Site icon Youth Ki Awaaz

How has Income Inequality Evolved In India?

In a recently published paper “Indian income inequality, 1922-2014: From British Raj to Billionaire Raj”, economists Thomas Piketty and Lucas Chancel of World Wealth and Income Database present a grim picture of income disparity in various segments of the Indian population, both in terms of stock (present) and flow (historical trend). They show, with the help of empirical data, that current inequality in India in much higher than the immediate post-independence period.

Income Inequality in India in 2014:

The top 1% earn about 22 times the national average while the bottom 50% earn just 0.3 times of the national avergae. What is even  more stark is the low level (less than Rs. 2 lakh) at which the top 10% group starts.

Shares of Income:

There is an almost “mirror evolution” of top 10% share (red line) in total income and middle 40% share (blue line). While the share of top 10% decreased progressively from 37% to 32% between 1951-1980, it increased for the middle 40% from 43% to 47%. In 1980s, the trend reversed such that in 2000, both top 10% and middle 40% captured exactly 40% in total income, and diverging sharply thereafter. A similar evolution presents for top 1% (pink line) and bottom 50% (black line).

The share of national income attributable to the top 1% fell from 12% in 1951 to 6.2% of national income in 1982, but reached 21.7% in 2013-14.  This is the highest level recorded since the establishment of the income tax in 1922. Similarly, top 0.1% earners captured 8.6% of total income in 2013-2014, up from 1.7% in 1982 and 4.6% in 1951.  The top 0.01% income share reached 3.8% in 2013-2014, up from 0.4% in 1982-83 and 1.6% in 1951.

This graph shows that income share of top earners fell and that of low and middle earners increased during the period 1951-1980 while reversing this trend post 1981.

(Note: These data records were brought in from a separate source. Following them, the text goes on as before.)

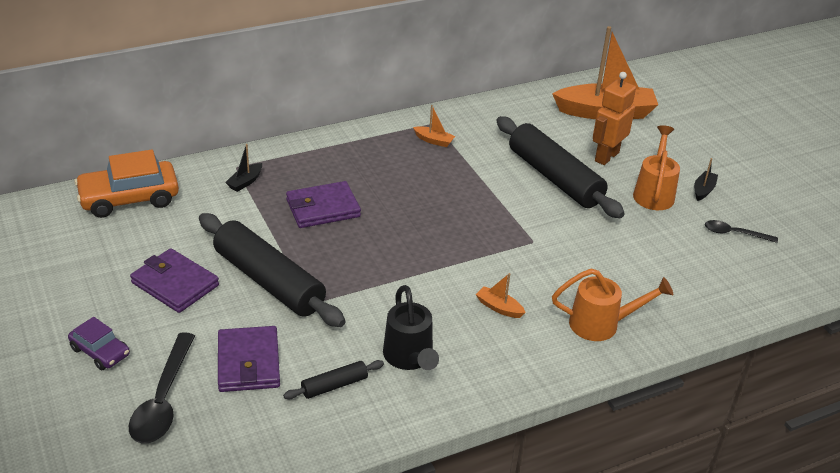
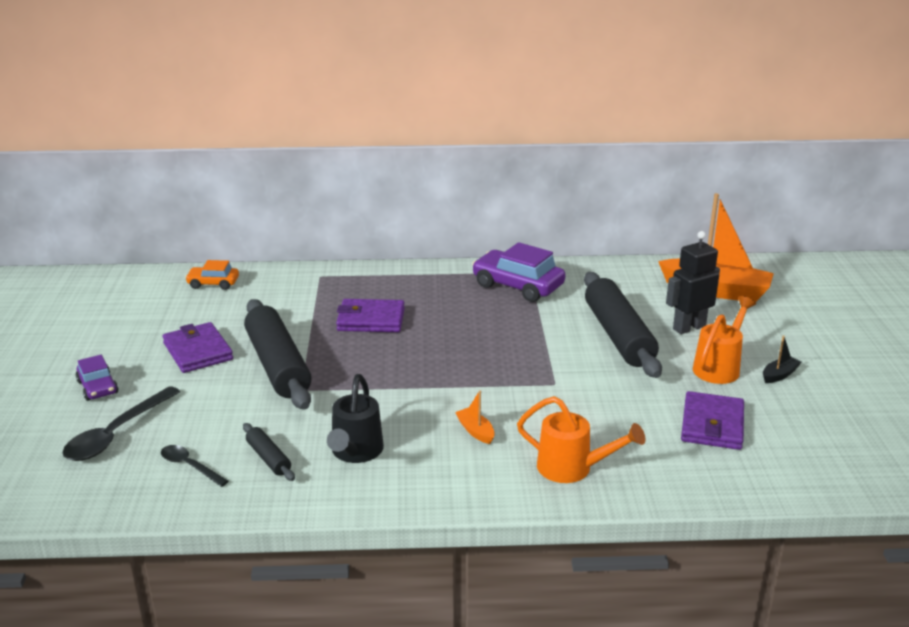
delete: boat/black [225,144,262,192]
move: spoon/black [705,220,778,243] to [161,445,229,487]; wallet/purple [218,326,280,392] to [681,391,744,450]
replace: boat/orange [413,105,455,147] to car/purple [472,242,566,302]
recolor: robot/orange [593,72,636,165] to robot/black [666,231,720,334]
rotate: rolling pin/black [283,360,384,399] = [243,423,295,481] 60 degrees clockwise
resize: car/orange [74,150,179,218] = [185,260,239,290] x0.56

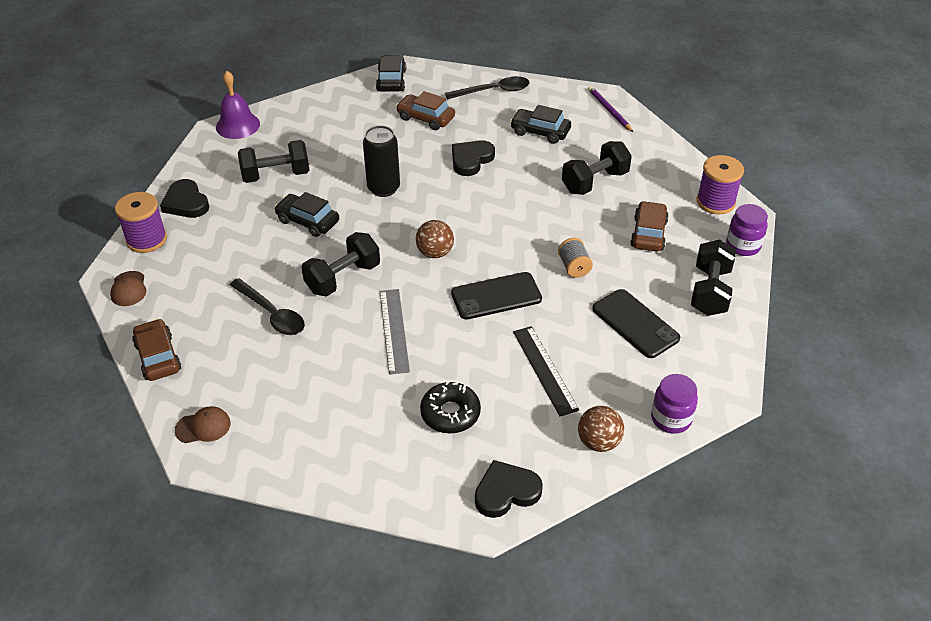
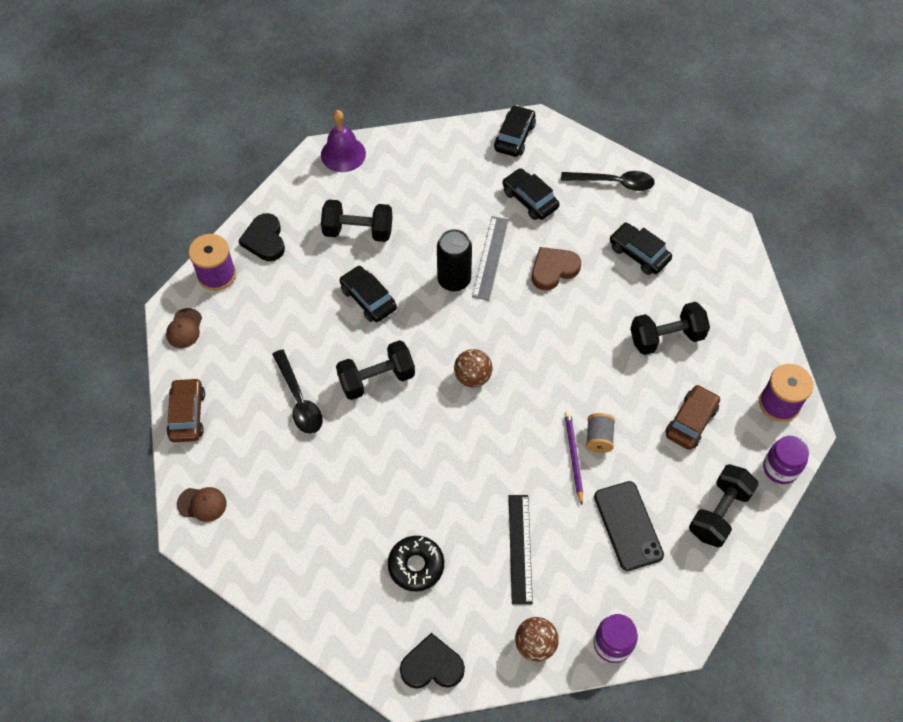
delete: phone/black [451,272,542,320]
move: ruler/grey [380,289,410,375] to [472,216,509,300]; pencil/purple [588,86,633,132] to [565,412,583,505]
recolor: car/brown [396,91,455,130] to car/black [503,168,559,220]; heart/black [452,140,495,176] to heart/brown [532,247,581,290]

Total real per adult income growth: 

During 1951-1980, real per adult income of the bottom 50% and middle 40% groups grew substantially faster (respectively 87% and 74%) than average income (65%). On the contrary, top 0.1%, top 0.01% and top 0.001% income groups experienced a severe decrease in their real incomes (-26%, -42% and -45% respectively).
The situation reversed during the 1980-2014 period: the higher the group in the distribution of income, the lower the growth rate over the later period. 
The bottom 50% and middle 40% group grew much slower (89% and 93% respectively) than average income (187%). On the contrary, the top 10% and top 1% saw increases of 394% and 750% respectively. Similarly, the increase for top 0.01% and top 0.001% were 1834% and 2776%, respectively.  

Share of total national growth:

During 1951-1980, the bottom 50% group captured 28% of total growth compared to 49% for the middle 40% while 24% for the top 10% and just 1% to the top 1%. In fact, the share fell for the top 0.1% and higher groups.

On the other hand, in the period 1981-2014, the top 1% earners (less than 80 lakh adults) captured 29% of the total growth, more than the 11% captured by the bottom 50% as well as 23% captured by middle 40%, about 39 crore adults in each of the latter group. In fact, the top 0.1% (less than 8 lakh adults captured) 12% of the income growth.

During 1981-2014, the so-called “rise of the Indian middle class”, has been poorer than China or the United States where the share of the middle 40% group in national growth was more than 40% and 33% respectively in 1981-2014 as compared to 23% in India. The “emerging India” corresponds mainly to the top 10% of the population. India in fact comes out as a country with one of the highest increase in top 1% income share concentration over the past thirty years.

One of the interesting inferences they draw is the turnaround in Indian economy during and after the 1980s. While we celebrate the implementation of a new economic policy agenda, started during the premiership of Rajiv Gandhi, to disengage the public sector and to encourage entrepreneurship as well as foreign investments, it is also imporant to look at its unequal effects on different income groups. It would be well-advised for the policymakers to consider this while framing new policies.